When selecting a stock as an investor, liquidity is a factor you must consider because liquidity impacts the bid and ask spread in the stock’s price. How wide or narrow the bid-ask spread is, indicates how relatively difficult or easy it is to take or exit a position in the stock at the desired price.
Due to higher trading volumes and investor interest, mid-cap stocks may attract narrower bid-ask spreads than small-cap stocks. Narrower spreads make it easier for you as an investor to enter or exit trading positions at a desired stock price.
Diversification
Mid-cap stocks represent companies with medium-sized market capitalizations, falling between large-cap and small-cap stocks. You can diversify across various market capitalization segments by including mid-cap stocks in your portfolio.
How? Mid-cap stocks may offer exposure to different market dynamics and growth drivers compared to large-cap stocks. As a result, the mid-caps may be positioned to benefit from specific market trends, emerging technologies, or consumer preferences, providing diversification benefits beyond what large-cap stocks offer.
In addition to this, mid-cap stocks may have lower correlations with large-cap and small-cap stocks, as they often respond differently to market events and economic cycles. Thus, by diversifying across assets with low correlations, you as an investor can potentially reduce portfolio volatility and enhance risk-adjusted returns.
Under Researched
Many mid-cap stocks are under-researched by analysts as they typically focus their attention on large-cap equities due to their prominence in major market indices and their significant market capitalizations.
If you are an active mid-cap investor with deep analytical resources, such a relative lack of sell-side research provides you with an opportunity to seek well-positioned companies before their value is fully recognized.

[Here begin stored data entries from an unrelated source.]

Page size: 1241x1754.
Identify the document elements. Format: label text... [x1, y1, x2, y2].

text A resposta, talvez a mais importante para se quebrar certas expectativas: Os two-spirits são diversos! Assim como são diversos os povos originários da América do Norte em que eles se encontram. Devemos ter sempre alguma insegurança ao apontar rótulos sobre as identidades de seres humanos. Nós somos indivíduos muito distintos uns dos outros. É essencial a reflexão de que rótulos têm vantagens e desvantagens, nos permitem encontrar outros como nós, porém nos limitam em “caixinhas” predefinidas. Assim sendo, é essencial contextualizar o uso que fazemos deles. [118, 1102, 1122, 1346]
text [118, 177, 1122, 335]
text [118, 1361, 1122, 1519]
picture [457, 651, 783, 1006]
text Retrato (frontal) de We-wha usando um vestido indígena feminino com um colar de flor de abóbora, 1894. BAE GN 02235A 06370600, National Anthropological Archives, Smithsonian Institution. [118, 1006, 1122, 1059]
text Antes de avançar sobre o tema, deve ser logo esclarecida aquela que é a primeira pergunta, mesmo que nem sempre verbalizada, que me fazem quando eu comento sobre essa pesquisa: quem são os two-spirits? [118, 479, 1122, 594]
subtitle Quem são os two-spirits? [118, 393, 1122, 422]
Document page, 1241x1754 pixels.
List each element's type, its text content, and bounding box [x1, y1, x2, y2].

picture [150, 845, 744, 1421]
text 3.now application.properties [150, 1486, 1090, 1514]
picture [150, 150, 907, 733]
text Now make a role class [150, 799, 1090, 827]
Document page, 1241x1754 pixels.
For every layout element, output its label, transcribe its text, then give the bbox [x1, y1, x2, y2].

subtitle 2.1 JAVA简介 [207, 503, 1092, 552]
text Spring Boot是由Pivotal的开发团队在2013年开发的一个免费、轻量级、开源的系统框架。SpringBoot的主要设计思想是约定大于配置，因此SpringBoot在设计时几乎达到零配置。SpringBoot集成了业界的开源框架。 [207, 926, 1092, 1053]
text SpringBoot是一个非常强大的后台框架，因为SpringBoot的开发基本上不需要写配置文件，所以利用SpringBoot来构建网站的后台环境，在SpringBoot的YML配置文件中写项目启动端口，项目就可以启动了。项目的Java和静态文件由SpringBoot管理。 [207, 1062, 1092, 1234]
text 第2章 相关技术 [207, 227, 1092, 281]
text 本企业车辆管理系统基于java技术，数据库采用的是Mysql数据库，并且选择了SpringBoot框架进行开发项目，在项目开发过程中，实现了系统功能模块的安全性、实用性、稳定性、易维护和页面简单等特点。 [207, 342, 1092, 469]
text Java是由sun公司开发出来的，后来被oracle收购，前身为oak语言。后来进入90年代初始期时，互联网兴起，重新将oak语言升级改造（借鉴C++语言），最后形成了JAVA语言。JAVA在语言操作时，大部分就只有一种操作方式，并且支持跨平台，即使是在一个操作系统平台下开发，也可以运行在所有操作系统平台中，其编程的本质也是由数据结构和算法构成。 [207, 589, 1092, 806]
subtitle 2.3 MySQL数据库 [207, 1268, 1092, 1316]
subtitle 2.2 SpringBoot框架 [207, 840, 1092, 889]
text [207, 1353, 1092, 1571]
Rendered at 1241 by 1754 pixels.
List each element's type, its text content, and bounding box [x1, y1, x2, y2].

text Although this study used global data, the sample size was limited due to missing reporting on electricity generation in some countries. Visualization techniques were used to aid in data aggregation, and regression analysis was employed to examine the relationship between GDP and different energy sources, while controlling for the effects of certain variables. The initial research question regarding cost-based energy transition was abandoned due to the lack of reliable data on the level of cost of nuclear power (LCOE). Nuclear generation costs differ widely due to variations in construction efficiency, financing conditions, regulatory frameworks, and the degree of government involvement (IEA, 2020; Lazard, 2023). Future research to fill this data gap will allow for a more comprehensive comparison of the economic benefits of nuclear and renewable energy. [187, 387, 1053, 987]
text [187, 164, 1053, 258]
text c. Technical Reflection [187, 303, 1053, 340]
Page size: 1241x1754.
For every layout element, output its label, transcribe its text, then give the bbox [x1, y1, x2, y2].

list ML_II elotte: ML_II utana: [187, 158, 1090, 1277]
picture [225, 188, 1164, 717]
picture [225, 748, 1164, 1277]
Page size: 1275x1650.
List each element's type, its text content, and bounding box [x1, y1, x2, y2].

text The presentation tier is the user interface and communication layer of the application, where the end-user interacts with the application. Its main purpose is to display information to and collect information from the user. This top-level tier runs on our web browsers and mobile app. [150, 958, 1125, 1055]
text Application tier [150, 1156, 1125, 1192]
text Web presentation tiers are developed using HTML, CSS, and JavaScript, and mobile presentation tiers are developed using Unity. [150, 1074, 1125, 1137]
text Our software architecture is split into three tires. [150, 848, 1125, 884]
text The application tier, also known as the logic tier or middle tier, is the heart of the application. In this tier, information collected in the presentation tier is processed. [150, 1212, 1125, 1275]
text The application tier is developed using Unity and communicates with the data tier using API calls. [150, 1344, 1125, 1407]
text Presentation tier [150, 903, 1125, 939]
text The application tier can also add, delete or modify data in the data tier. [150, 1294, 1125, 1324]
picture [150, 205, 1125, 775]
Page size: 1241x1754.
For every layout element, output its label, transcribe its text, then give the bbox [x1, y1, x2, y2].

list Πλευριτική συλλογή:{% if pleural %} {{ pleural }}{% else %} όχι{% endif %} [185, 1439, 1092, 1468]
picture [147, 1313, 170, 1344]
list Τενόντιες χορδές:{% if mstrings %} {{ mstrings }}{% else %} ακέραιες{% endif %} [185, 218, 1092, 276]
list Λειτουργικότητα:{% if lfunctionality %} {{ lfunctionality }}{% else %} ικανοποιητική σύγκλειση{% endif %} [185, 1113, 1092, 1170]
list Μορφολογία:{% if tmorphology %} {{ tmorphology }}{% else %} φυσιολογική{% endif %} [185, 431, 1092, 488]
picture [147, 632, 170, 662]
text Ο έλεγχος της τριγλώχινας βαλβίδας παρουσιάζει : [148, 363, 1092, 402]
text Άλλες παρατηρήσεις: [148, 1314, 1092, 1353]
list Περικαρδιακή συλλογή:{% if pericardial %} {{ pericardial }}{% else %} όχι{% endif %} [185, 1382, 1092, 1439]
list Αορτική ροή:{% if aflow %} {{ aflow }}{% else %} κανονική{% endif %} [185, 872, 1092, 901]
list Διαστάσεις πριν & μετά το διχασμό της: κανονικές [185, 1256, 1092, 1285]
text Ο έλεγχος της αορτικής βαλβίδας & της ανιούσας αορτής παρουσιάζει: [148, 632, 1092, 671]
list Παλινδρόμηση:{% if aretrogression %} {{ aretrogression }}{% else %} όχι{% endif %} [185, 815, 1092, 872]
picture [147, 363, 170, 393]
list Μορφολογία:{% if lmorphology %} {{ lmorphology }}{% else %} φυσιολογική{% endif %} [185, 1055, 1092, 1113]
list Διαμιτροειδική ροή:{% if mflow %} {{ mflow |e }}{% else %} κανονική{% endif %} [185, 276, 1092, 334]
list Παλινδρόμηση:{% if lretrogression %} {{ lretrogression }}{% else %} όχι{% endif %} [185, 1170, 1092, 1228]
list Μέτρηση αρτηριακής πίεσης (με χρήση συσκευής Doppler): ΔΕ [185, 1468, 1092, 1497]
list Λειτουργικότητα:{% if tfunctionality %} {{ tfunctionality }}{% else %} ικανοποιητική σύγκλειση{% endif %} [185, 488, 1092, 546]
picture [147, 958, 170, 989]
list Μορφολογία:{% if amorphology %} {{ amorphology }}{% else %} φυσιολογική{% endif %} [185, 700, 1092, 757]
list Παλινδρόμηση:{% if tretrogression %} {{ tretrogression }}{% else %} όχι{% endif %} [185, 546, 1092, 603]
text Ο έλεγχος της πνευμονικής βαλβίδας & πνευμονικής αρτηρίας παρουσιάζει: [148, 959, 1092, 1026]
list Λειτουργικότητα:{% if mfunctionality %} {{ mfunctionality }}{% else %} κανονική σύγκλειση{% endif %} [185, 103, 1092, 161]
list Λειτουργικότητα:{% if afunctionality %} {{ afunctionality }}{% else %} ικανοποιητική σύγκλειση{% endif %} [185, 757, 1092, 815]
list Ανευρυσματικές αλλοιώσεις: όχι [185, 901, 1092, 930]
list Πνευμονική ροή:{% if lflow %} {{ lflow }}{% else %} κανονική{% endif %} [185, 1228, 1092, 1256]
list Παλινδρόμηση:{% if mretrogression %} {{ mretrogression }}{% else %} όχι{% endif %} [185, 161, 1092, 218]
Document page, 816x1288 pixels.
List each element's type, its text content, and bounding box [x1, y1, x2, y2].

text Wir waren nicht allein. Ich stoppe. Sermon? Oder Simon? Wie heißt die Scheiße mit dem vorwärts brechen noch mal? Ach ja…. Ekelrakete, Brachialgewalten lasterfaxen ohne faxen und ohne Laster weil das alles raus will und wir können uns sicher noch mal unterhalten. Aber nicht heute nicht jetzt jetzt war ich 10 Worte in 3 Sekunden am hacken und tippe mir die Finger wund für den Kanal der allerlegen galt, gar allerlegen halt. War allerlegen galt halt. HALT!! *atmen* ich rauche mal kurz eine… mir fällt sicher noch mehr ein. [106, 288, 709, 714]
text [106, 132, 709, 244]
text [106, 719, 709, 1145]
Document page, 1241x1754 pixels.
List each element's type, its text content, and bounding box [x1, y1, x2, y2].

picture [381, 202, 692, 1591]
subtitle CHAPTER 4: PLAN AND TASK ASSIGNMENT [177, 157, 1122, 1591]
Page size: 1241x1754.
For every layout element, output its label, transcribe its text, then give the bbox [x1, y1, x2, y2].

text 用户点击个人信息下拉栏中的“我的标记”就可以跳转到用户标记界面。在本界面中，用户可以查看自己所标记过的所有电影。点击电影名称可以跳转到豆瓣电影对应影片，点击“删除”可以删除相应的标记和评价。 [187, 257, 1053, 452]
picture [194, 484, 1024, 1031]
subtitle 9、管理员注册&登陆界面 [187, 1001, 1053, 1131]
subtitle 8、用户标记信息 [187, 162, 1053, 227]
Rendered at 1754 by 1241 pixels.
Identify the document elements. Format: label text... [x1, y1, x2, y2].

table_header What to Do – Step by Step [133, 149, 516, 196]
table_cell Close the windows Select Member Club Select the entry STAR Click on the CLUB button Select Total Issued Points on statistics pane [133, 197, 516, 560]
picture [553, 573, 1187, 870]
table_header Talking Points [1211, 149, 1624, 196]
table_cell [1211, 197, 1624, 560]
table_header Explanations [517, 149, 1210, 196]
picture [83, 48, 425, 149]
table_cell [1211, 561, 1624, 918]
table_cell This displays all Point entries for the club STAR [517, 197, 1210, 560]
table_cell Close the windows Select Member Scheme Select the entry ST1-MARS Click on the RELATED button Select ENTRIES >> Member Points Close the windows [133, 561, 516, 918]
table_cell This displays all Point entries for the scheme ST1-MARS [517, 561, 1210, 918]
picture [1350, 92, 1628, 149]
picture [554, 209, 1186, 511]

As an active mid-cap investor, you can conduct your thorough research may uncover valuable insights or information that the broader market has yet to recognize. This information advantage can enable you to make more informed investment decisions and potentially capitalize on mispricings in the market.
Risks Of Investing In Midcap Stocks
Investing in mid-cap stocks can offer attractive growth potential, but it also comes with certain risks you should be aware of. The mid-cap stocks:
- tend to be more volatile than large-cap stocks due to which their prices can experience significant fluctuations in response to changes in market sentiment, economic conditions, or company-specific factors.
- have lower trading volumes than large-cap stocks, which makes it more challenging for you as an investor to buy or sell shares at desired prices, especially during periods of market stress or heightened volatility.
- maybe more exposed to business risk compared to more established companies as they may operate in niche markets, have less diversified revenue streams, or face intense competition from larger rivals. As a result, mid-cap stocks may be more susceptible to adverse developments such as changes in consumer preferences, technological disruptions, or regulatory changes.
- often receive less research coverage from analysts and institutional investors compared to large-cap stocks. This can create information asymmetry, where certain investors possess more information or insights than others. As a result, you may face challenges in accurately assessing the prospects and risks associated with mid-cap stocks, potentially leading to mispricings or investment losses.
Conclusion
While investing in mid-cap stocks can offer the potential for higher returns, you should carefully consider the risks of investing in mid-cap stocks. Diversification across different asset classes, market sectors, and company sizes can help you mitigate the risks of investing in mid-cap stocks.